The father wiped his bare face. From out of the rucksack, he withdrew a handgun that he’d boosted from Yonah Abergil’s house. He holstered the weapon in the front pocket of his trousers
and slipped the nerve gas into the other trouser pocket at the front. Once inside, the handgun would be only a back-up for the stun charge and gas; he dared not hold the handgun in his business
hand. The torch occupied his free hand.

He chose the emergency exit at the side. If this tattooed man was here, the father knew he would have to reach the target quickly before he could arm himself. And then he needed to immobilize
him with the stun charge or spray, cuff and gag him, before extracting him through the storm to where the new vehicle was parked, less than a mile away. They would have to wait out the night inside
the car, and that is where the interrogation would take place.

The father briefly steadied himself against the cinder-block wall. Closed his eyes and thought of his daughter’s small face.

Tucking the handle of the torch under his arm, he brought out the small crowbar from his rucksack to lever open the door. The father forced the wedge between the handle and tin frame, and pulled
on it, using his body’s weight like an oarsman fighting the surf. The door snapped open, and the father stepped from night into something altogether darker.

TWENTY-FOUR

The building did not feel abandoned. By men, perhaps, though not by the presence suggested by the appalling things daubed upon a wall that his thin torchlight found a few
seconds post-entry. And within the void, the beam of white struck a sickly yellow face first, its eyes red and vacuous, the mouth open. The face grew in the disc of illumination until the father
realized it was attached to a hairless head, crudely crowned, but barely supported by a thin body, bound more than robed in red. The figure occupied a rust-coloured throne.
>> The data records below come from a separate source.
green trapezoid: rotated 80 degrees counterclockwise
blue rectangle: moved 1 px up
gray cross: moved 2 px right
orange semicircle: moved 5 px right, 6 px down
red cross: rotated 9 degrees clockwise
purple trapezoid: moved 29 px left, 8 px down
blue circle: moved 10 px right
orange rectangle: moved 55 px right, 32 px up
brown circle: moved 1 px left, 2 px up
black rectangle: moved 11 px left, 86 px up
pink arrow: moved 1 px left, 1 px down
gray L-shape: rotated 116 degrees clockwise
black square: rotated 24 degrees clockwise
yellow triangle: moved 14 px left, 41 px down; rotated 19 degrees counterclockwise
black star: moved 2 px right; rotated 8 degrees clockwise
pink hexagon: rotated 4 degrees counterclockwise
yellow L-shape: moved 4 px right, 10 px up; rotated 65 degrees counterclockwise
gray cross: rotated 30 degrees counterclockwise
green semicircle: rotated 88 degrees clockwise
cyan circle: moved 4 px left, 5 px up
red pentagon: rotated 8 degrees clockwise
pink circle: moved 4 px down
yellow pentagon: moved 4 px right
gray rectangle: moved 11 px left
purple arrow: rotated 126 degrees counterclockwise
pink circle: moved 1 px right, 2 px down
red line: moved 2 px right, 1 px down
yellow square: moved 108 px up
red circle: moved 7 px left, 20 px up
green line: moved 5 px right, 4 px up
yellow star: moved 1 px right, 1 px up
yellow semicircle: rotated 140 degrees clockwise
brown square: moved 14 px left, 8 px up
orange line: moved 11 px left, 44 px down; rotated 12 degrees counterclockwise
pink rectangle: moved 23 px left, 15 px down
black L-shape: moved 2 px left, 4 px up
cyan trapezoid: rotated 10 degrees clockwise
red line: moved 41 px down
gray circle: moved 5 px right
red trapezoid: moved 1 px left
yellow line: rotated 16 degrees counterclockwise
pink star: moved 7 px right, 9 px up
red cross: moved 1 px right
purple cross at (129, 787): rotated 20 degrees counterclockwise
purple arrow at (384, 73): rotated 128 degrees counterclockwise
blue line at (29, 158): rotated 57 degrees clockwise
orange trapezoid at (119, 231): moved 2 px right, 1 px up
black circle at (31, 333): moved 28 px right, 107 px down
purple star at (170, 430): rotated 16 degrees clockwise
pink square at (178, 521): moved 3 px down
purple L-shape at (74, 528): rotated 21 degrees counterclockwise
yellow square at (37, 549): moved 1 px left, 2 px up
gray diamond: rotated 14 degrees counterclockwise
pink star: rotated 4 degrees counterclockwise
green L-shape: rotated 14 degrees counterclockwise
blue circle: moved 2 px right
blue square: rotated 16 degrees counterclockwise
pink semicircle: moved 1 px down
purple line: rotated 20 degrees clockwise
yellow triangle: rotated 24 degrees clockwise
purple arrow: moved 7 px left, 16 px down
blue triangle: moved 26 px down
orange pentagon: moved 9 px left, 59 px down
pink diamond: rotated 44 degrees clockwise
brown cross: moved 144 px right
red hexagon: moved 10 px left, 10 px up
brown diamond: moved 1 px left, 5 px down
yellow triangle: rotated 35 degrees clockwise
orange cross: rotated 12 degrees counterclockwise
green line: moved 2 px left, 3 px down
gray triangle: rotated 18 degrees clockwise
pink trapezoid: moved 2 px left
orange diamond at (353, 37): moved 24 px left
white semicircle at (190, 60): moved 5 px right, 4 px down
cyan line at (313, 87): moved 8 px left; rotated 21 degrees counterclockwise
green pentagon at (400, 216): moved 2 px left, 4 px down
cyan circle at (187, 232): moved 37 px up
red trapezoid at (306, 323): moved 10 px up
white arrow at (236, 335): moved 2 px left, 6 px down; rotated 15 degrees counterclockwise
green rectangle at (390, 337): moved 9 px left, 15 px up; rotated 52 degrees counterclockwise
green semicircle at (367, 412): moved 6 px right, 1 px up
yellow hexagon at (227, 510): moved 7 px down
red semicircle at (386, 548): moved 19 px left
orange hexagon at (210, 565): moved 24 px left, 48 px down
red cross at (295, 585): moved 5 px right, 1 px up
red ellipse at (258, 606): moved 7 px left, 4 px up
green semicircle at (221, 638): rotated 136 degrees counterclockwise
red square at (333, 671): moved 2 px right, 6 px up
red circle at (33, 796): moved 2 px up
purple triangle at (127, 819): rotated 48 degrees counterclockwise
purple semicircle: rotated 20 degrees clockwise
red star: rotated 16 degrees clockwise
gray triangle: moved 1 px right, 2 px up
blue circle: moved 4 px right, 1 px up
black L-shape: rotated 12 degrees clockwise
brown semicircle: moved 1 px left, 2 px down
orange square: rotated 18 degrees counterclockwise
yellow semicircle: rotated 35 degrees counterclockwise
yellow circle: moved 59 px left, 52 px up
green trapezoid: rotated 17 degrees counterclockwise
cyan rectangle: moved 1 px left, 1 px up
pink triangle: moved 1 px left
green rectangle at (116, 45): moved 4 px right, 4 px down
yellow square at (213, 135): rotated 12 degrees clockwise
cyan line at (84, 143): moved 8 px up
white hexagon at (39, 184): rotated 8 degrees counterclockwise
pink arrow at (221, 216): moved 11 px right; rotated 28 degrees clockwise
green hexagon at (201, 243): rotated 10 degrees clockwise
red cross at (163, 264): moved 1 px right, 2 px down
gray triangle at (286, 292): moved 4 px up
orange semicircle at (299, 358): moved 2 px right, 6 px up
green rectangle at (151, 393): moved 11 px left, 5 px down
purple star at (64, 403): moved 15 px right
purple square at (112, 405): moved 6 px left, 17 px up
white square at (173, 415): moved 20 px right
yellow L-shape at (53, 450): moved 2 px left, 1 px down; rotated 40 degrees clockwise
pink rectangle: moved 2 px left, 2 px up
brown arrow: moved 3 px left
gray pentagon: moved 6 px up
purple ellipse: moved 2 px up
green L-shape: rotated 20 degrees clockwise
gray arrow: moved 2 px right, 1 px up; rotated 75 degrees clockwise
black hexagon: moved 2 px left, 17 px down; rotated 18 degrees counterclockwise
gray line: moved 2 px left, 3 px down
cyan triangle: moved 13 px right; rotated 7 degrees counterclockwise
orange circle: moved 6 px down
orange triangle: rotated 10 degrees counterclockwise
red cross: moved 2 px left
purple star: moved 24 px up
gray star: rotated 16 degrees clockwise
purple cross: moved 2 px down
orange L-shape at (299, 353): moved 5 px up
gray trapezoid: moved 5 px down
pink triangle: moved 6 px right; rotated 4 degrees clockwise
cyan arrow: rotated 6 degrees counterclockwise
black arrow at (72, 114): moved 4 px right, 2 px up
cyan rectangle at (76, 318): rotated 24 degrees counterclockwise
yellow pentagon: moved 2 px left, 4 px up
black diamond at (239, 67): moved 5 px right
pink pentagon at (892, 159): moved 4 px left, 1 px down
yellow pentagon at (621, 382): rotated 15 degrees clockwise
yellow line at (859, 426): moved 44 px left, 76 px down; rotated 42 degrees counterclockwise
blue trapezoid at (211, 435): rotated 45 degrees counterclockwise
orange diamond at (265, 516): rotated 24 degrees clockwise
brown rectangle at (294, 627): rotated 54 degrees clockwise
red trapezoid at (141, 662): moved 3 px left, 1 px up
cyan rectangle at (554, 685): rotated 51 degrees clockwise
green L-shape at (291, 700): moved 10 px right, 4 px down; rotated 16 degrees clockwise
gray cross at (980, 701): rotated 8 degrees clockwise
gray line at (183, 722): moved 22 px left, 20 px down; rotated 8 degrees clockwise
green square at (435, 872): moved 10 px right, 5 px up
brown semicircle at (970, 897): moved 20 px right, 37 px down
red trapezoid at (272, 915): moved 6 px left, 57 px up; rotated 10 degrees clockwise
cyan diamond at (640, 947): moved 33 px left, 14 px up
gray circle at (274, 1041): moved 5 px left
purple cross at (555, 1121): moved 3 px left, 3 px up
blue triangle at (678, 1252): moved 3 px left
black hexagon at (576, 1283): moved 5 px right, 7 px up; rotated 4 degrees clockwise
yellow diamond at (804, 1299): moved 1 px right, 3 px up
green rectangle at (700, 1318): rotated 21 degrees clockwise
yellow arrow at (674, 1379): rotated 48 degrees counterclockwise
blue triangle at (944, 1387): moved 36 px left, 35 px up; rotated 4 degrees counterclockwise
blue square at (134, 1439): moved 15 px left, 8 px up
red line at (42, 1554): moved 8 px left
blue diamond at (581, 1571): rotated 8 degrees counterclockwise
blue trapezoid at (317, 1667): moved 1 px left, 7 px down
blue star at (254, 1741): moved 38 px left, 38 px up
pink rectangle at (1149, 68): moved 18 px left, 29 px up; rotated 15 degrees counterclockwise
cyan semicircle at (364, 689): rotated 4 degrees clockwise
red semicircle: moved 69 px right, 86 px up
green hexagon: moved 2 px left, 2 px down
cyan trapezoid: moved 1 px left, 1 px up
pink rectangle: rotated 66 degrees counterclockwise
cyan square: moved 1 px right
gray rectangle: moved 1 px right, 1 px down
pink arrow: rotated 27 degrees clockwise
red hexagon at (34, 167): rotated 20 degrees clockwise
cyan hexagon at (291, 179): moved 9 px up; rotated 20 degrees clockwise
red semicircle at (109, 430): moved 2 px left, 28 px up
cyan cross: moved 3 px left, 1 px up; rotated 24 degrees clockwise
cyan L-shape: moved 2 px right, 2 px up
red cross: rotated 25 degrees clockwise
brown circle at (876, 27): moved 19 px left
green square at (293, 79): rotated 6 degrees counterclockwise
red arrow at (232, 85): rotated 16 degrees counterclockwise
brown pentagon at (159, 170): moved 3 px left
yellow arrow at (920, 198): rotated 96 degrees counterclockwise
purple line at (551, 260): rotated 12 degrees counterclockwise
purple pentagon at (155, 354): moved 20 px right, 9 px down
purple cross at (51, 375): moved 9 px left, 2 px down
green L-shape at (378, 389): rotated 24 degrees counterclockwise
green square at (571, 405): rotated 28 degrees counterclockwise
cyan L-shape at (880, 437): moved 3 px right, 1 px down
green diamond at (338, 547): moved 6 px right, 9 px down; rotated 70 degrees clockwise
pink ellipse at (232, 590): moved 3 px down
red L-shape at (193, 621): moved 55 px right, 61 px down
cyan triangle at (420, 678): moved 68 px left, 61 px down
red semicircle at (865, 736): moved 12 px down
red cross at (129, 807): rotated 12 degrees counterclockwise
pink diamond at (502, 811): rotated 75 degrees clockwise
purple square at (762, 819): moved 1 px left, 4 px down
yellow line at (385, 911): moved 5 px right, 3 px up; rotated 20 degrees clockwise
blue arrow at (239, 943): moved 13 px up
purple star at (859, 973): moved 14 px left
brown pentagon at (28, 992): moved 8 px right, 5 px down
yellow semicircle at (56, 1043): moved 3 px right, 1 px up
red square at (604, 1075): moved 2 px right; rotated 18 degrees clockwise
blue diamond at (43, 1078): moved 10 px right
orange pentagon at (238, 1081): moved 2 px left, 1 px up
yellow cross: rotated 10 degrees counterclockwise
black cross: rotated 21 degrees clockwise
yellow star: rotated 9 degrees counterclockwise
The corpse king’s feet were fleshless and he sat beside a queen lacking in all of the grace, elegance and nobility expected to accompany a royal title. Her face was a bloodless oval, her
head covered with grubby linen bindings. Small pink eyes peered with an imbecilic intensity into the black air about the regal seat. The female figure’s raiment was plain, whitish, and
resembled a nun’s habit.

The couple stared blankly at what stood before their thrones: another emaciated human emblem of bone, naked save for a loin cloth, the parchment flesh lacerated from the sharp heels to the
hairless scalp and weeping black tears. Before its stitched-up eyelids, it carried a box filled with small brown skulls, a gift to the abominable royalty that sat so straight-backed and listless
before the messenger.

The father had shut out the roar of the storm by pulling the door shut behind his swift entrance into the building. But the dimming of the volume seemed to make the pictures even worse than they
were, as if a reverential hush had descended about him in the rank darkness.

Unlit, the building would have been unnavigable without a torch because he could see that the windows and rendered walls had been covered in thick layers of black emulsion, before being further
vandalized by the lurid paintings. Extending from the throne-room scene, the father’s torch revealed that the same artist had covered all four walls with his ghastly mural.